Na manhã de 7 de setembro, enquanto milhares de fãs desfrutavam dos shows do Rock in Rio, o governador do Rio Grande do Sul, Eduardo Leite (PSD), aproveitou a folga para observar o festival e comentar o panorama político nacional. O encontro entre música e política ocorreu no Rio de Janeiro, onde Leite, ainda que em clima de lazer, manteve o olhar atento ao cenário eleitoral que se intensifica rumo ao final do ano.
Visão política do governador durante o festival
Leite concedeu entrevista exclusiva à coluna GENTE, revelando que, mesmo em meio à agitação dos palcos, ele não se desconectou dos rumos da corrida presidencial.

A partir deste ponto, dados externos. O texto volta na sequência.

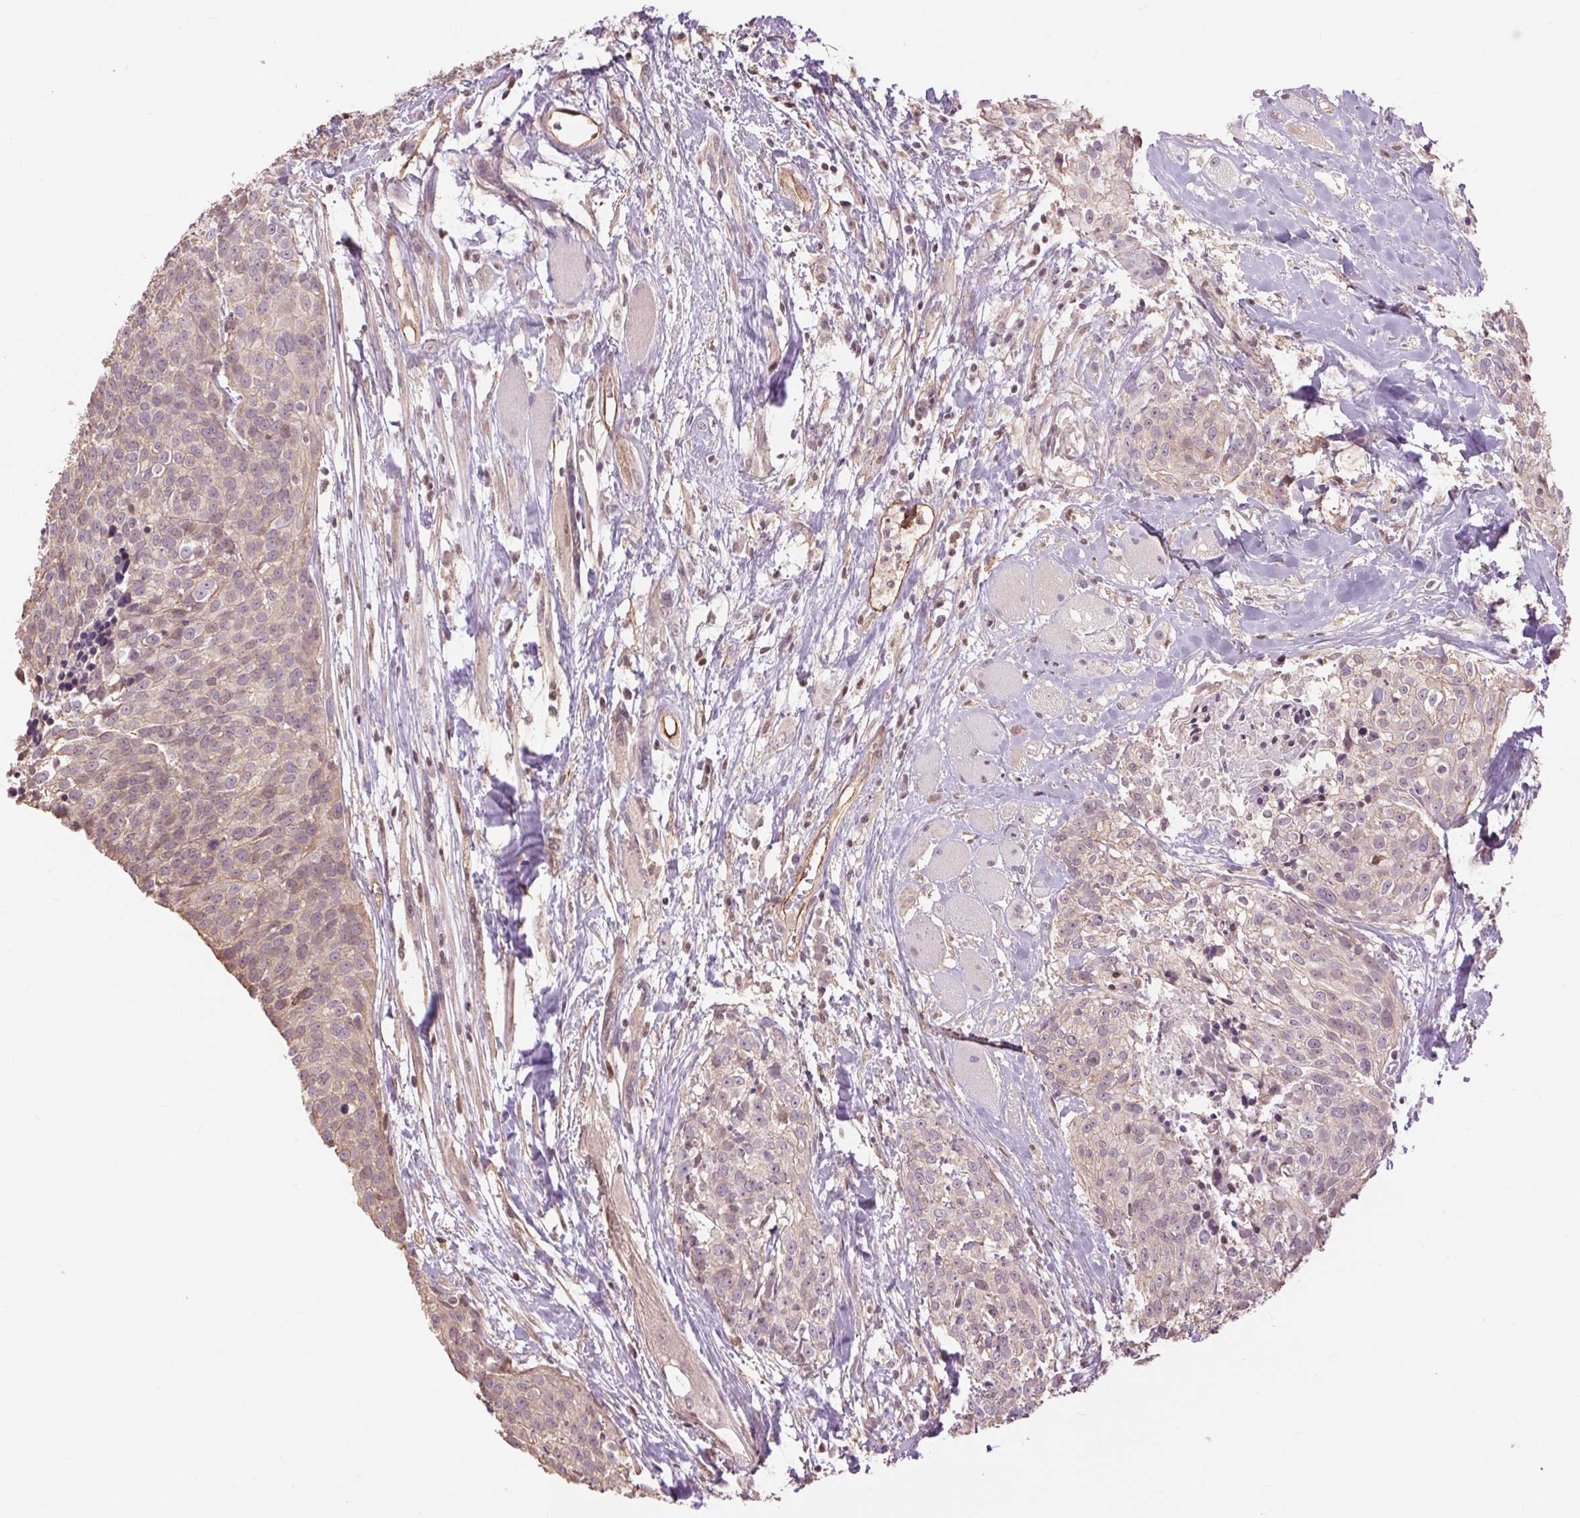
{"staining": {"intensity": "negative", "quantity": "none", "location": "none"}, "tissue": "head and neck cancer", "cell_type": "Tumor cells", "image_type": "cancer", "snomed": [{"axis": "morphology", "description": "Squamous cell carcinoma, NOS"}, {"axis": "topography", "description": "Oral tissue"}, {"axis": "topography", "description": "Head-Neck"}], "caption": "Human squamous cell carcinoma (head and neck) stained for a protein using immunohistochemistry (IHC) exhibits no positivity in tumor cells.", "gene": "PALM", "patient": {"sex": "male", "age": 64}}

Segundo ele, a população começou a analisar as candidaturas de forma mais séria desde as primeiras campanhas televisivas e os debates que se seguiram. “A decisão vai surgir na reta final”, afirmou, indicando que o eleitorado ainda está em fase de ponderação.

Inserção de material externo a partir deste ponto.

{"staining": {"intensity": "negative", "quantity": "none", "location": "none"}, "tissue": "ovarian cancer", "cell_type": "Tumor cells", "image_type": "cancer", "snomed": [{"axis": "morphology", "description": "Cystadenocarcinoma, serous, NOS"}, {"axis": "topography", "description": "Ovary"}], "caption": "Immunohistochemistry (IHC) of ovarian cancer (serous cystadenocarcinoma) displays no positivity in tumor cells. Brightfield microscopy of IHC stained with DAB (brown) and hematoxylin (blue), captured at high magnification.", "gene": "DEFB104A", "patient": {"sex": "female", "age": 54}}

O governador ressaltou que a movimentação em torno de Augusto Cury, candidato do Avante, evidencia um desejo de alternativas diferentes dentro do espectro político. Apesar desse apetite, Leite apontou que ainda persiste resistência devido à polarização que marca o debate nacional. Ele destacou ainda que seu partido, o PSD, já lançou Ronaldo Caiado como candidato, reforçando a necessidade de diversificar as opções para o eleitor.
Impacto econômico do Rock in Rio segundo Eduardo Leite
Quando questionado sobre a possibilidade de analisar o festival sob a ótica da gestão pública, Leite foi enfático ao dizer que tal separação seria impossível. “É inevitável”, declarou, lembrando que eventos de grande porte movimentam a economia local e nacional. Ele citou que mais de 20 mil profissionais estavam envolvidos diretamente no evento, desde a produção até o staff de apoio.

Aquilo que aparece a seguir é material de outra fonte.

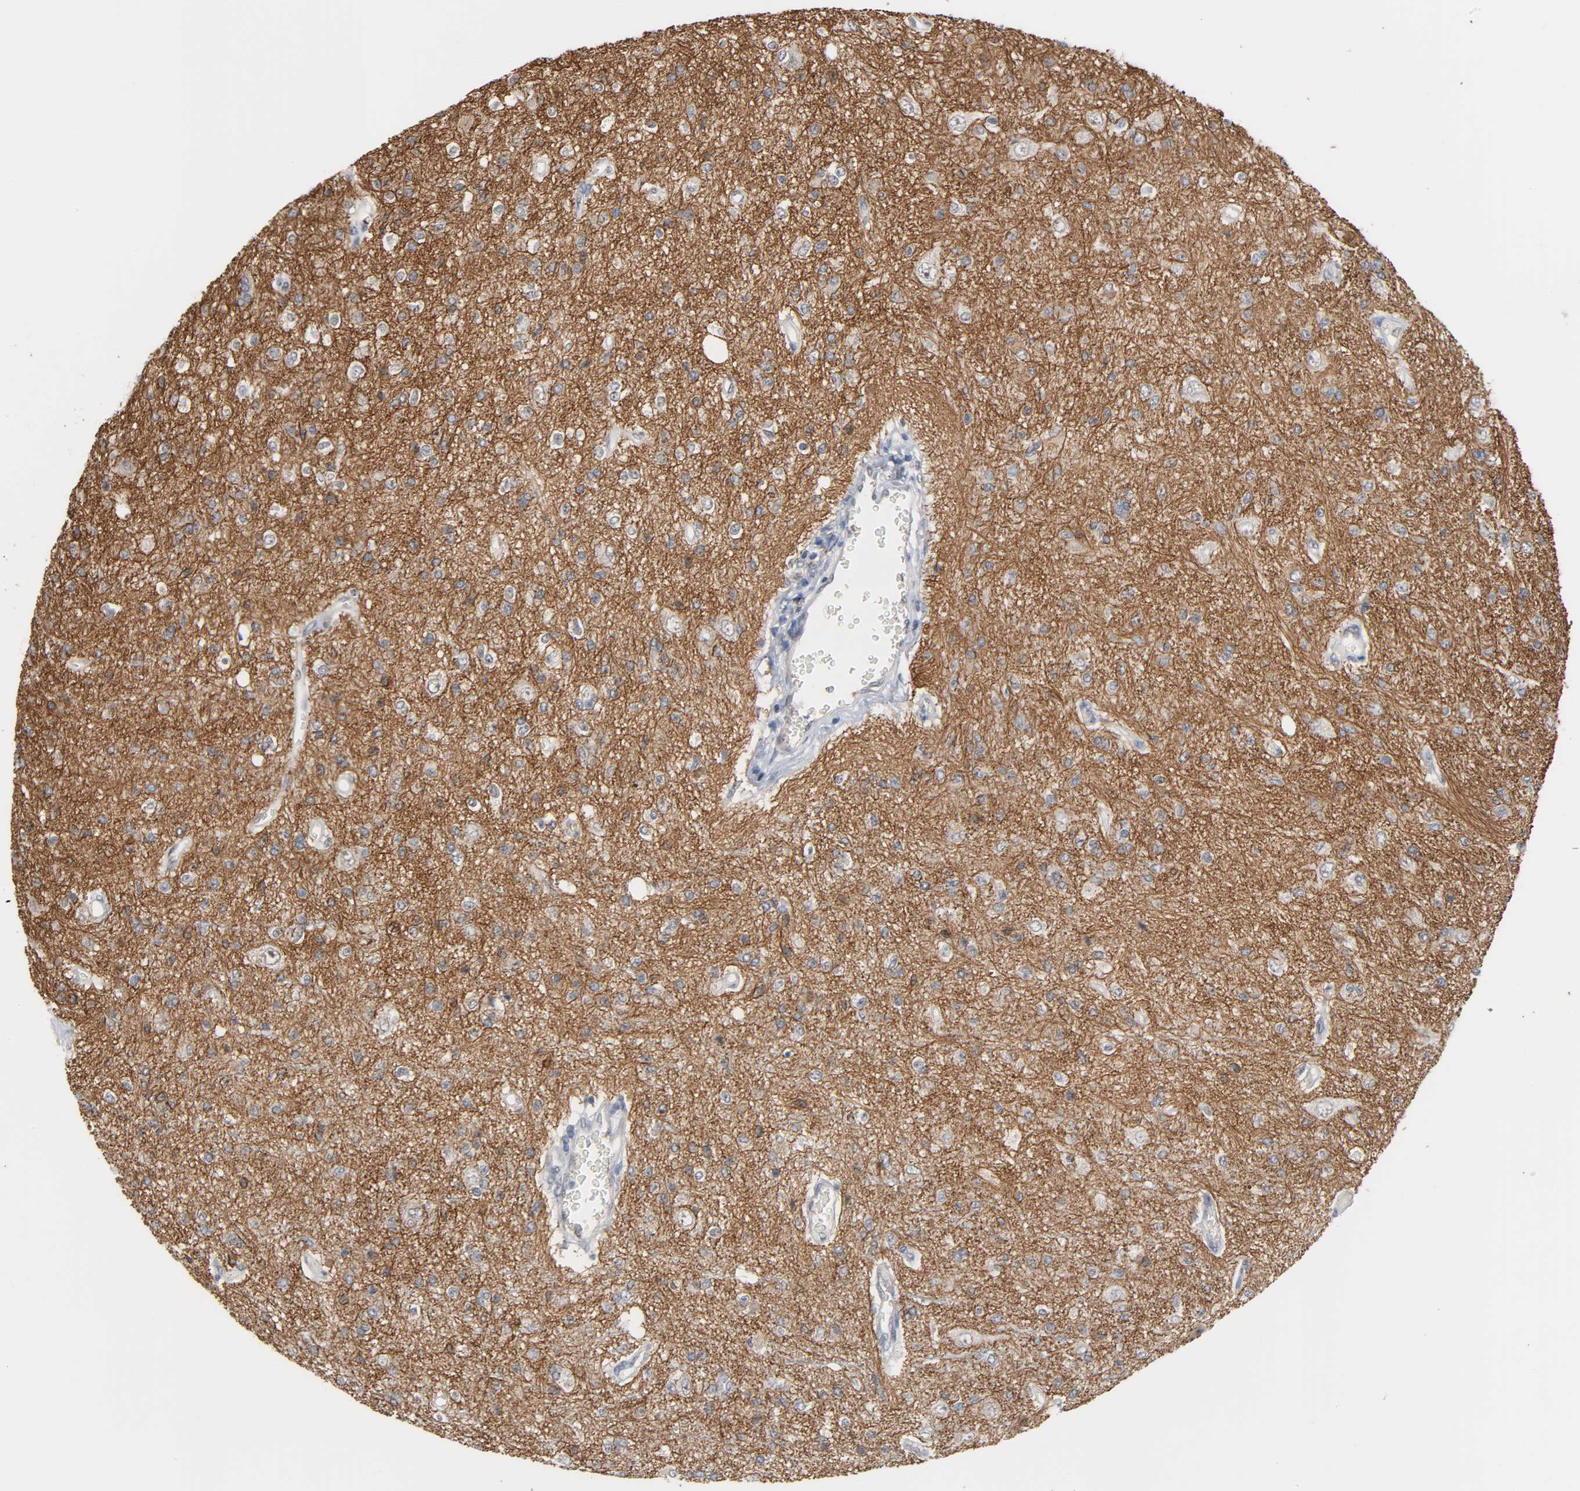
{"staining": {"intensity": "weak", "quantity": "<25%", "location": "cytoplasmic/membranous"}, "tissue": "glioma", "cell_type": "Tumor cells", "image_type": "cancer", "snomed": [{"axis": "morphology", "description": "Glioma, malignant, High grade"}, {"axis": "topography", "description": "Brain"}], "caption": "Glioma was stained to show a protein in brown. There is no significant expression in tumor cells.", "gene": "ACSS2", "patient": {"sex": "male", "age": 47}}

O governador destacou que esses números se traduzem em geração de emprego, renda e circulação de recursos financeiros. Cada bilhete vendido, cada serviço contratado e cada fornecedor atendido criam um efeito multiplicador que beneficia hotéis, restaurantes, transportes e o comércio em geral. “Isso tem um resultado econômico, naturalmente”, completou.
Para ilustrar a magnitude do impacto, Leite enumerou alguns dos setores mais beneficiados:
- Hotelaria: ocupação acima de 80% nos hotéis próximos ao local do festival.
- Alimentação: aumento de 30% nas vendas de restaurantes e food trucks.
- Transporte: crescimento de 25% no uso de aplicativos de mobilidade e táxis.
- Serviços de segurança e limpeza: contratação temporária de milhares de profissionais.
Esses dados reforçam a ideia de que grandes eventos culturais podem ser alavancas estratégicas para o desenvolvimento econômico de cidades-sede, algo que Leite acredita ser replicável em outras regiões do país.
Perspectivas para a corrida presidencial
Ao analisar a dinâmica da campanha, Leite mencionou que a decisão do eleitorado será decisiva nos últimos meses do ano. Ele observou que a polarização ainda é um obstáculo, mas que a presença de candidatos como Augusto Cury pode abrir espaço para propostas inovadoras e menos tradicionais.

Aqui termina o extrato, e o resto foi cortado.